Last week the National Institute of Mental Health made a significant announcement: they will no longer be prioritizing research proposals that are framed around categories of mental disorders promoted by the Diagnostic and Statistical Manual of Mental Disorders, also known as the DSM.
The announcement, which I first read about on the excellent Mind Hacks blog, comes two weeks before the American Psychiatric Association is set to release the newest iteration of the DSM, the DSM-5. I'm sure there are loads of politics behind this shift in policy and the timing of the release. Certainly there's a lot of money at stake, and it must be causing a lot of anxiety over at the APA (I wonder what their health care is like?)
For those of us who see the DSM primarily as a tool of insurance companies, the pharmaceutical industry, and corporate medicine, one that represents such an extreme compromise as to not be very helpful to the people it purports to both categorize and help, this seems like good news.
In a nutshell, the NIMH is saying that the DSM categories are fundamentally flawed, and so research that is based on those categories will never get us to where we want to be.
The DSM approaches our thoughts and feelings as if they are the same as our blood and bones. It pretends to offer objective diagnoses, but they are based on symptoms that are highly contrived in their description and orientation. It confuses symptoms with disease. The director of the NIMH Thomas Insel pointed out in a prepared statement,
Unlike our definitions of ischemic heart disease, lymphoma, or AIDS, the DSM diagnoses are based on a consensus about clusters of clinical symptoms, not any objective laboratory measure. In the rest of medicine, this would be equivalent to creating diagnostic systems based on the nature of chest pain or the quality of fever. Indeed, symptom-based diagnosis, once common in other areas of medicine, has been largely replaced in the past half century as we have understood that symptoms alone rarely indicate the best choice of treatment.He goes on to say that the DSM lacks validity and "patients with mental disorders deserve better."
This is something that doctors, academics, activists, and many of those aforementioned "patients" have been pointing out for years. It's not news that the DSM lacks validity. It is news to have someone in a position of such power and influence admit it. Mind you there is a lot of history and a lot of politics to be read between the lines of this decision, and it's worth noting that the head of the NIMH doesn't have to rely on industries that profit from the DSM for his salary, making him freer to speak this way in public.

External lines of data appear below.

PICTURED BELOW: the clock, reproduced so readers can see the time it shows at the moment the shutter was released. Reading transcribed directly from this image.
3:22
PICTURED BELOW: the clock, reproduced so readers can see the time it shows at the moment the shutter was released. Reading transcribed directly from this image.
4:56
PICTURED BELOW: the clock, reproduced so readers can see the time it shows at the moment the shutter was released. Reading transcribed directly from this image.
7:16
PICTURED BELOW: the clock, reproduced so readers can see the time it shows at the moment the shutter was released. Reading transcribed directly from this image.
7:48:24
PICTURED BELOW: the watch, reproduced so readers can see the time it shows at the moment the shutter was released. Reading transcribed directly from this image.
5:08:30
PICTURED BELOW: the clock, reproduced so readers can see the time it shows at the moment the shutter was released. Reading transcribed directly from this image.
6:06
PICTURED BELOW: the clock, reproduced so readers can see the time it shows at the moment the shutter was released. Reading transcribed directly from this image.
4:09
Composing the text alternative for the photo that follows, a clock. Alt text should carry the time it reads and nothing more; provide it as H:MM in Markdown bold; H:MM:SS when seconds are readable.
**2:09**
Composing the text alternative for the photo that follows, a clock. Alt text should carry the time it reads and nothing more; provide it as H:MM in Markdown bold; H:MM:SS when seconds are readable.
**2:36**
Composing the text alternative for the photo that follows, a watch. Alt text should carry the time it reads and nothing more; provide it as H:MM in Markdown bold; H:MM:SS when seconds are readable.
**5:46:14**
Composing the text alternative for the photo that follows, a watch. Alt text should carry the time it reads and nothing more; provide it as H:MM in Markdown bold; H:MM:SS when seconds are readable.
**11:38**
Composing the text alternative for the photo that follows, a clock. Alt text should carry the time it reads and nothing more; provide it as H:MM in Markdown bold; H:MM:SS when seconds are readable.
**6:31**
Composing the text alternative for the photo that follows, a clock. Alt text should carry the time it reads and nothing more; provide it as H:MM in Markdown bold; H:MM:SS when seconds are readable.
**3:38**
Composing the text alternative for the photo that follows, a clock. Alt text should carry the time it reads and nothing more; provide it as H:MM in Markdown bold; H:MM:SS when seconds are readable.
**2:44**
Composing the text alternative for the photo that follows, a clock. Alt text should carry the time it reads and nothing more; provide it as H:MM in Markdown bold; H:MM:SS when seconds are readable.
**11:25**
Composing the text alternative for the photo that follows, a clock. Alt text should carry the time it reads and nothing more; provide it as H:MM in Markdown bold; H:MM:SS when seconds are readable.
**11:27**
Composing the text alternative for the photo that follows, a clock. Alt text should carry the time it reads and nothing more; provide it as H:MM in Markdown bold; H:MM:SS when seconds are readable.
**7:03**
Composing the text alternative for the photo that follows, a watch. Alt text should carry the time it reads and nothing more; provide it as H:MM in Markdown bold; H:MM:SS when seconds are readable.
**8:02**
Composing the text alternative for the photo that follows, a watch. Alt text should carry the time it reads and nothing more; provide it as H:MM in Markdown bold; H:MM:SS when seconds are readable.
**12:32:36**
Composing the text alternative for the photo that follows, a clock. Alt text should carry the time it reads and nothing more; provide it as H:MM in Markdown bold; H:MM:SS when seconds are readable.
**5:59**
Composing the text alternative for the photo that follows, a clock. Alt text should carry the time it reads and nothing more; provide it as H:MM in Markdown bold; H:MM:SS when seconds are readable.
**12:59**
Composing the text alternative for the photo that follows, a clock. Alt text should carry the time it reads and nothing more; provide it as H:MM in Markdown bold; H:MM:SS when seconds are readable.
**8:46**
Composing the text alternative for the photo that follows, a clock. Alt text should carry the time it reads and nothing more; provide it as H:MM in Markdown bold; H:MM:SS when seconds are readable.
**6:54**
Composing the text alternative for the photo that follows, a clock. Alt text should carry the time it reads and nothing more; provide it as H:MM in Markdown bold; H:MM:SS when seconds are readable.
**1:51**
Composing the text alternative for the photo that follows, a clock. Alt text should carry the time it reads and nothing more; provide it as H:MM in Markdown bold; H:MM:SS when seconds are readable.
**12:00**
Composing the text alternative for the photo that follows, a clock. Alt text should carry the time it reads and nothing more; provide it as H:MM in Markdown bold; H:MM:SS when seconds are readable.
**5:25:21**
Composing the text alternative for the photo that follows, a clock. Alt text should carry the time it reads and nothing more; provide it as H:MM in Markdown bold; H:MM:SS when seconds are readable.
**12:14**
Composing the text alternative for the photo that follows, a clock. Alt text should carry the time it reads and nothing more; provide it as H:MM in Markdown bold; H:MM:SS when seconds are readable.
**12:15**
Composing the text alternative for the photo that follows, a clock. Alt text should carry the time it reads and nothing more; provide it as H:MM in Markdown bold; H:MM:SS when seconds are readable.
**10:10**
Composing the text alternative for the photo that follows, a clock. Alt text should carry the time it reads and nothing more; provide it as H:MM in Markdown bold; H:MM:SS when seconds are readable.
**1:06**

Still, it seems like good news for some, and at least interesting news for most. But for those of us who are less interested in the idea of some grand classification system that allows us to describe all the ways it's hard to live in the world, for those of us who are most interested in how we can support people to live in the world in ways that allow them to participate as much as they want to, there are other questions to ask. We should be asking ourselves, what is the alternative being proposed by the NIMH? Where is the place they want us to be, that they believe the DSM is leading us away from?
I'm encouraged by the fact that the NIMH is pointing out the ways the DSM essentially produces mental disorders by clustering symptoms around diagnoses. I don't think that what gets called mental illness is the same as physical illness and disease. And I agree that we need a better conceptualization of mental health. But there are a few lines in Insel's statement that make it sound as like their answer is to double down on science that hasn't served this area very well, by applying what they call "precision medicine" which relies more on " genetics, imaging, cognitive science."
Imaging technology (like fMRI) are only gaining in popularity, and researchers are now looking for (and claiming to find) everything from gender to PTSD to Internet addiction in the brain, thanks to imaging technologies which remain controversial and questionable. The critiques of imagining technologies are never as easily reduced to sound bytes as the research often can be, but if you're wondering what I mean see here, here, here, or here, to name but a few.
I'm happy that the DSM is being called out for it's problems, I'm less excited if we are only going to turn to a new kind of guessing game, one that uses euphemisms like "precision medicine" (could that be anything like a "precision airstrike"?) and continues to deploy the power of Science in order to impose one dominant bio-medical, socio-cultural understanding of illness and health on all of us.